Assignment: For the entries that appear below, write out the exact text and omit the pictures.

[Data extracted from a collection]
┌────────
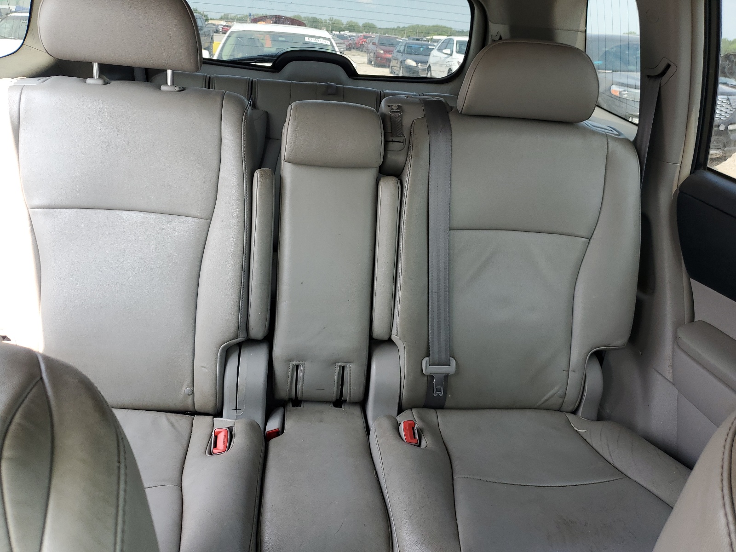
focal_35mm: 26
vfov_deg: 53.1
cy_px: 276
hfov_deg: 67.3
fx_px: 553
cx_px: 368
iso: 50
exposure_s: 1/222
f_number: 1.5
└────────
Output:
focal_35mm: 26
vfov_deg: 53.1
cy_px: 276
hfov_deg: 67.3
fx_px: 553
cx_px: 368
iso: 50
exposure_s: 1/222
f_number: 1.5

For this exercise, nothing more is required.